Dataset records:
# # # # #

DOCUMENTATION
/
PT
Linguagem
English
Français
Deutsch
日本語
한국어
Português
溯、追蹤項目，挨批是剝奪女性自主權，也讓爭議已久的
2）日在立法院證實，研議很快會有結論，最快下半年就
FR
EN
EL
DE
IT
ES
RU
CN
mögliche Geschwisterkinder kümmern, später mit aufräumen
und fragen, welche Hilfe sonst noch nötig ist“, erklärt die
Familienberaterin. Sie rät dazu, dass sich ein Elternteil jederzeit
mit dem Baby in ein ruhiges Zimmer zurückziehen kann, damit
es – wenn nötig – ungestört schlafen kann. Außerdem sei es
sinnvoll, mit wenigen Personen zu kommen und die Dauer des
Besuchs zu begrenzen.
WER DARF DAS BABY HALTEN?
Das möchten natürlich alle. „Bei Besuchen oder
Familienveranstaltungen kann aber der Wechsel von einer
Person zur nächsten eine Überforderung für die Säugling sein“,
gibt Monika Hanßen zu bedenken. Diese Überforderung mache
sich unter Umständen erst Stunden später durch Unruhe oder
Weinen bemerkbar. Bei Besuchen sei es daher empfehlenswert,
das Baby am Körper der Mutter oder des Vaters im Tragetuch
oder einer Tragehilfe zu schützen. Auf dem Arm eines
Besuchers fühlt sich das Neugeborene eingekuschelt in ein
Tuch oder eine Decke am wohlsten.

# # # # #

YOUR TASK:
Set down the lines from the one with "Person zur nächsten" through the end of the data above. Keep each exactly as written and add no other line.

ANSWER SPACE:
Person zur nächsten eine Überforderung für die Säugling sein“,
gibt Monika Hanßen zu bedenken. Diese Überforderung mache
sich unter Umständen erst Stunden später durch Unruhe oder
Weinen bemerkbar. Bei Besuchen sei es daher empfehlenswert,
das Baby am Körper der Mutter oder des Vaters im Tragetuch
oder einer Tragehilfe zu schützen. Auf dem Arm eines
Besuchers fühlt sich das Neugeborene eingekuschelt in ein
Tuch oder eine Decke am wohlsten.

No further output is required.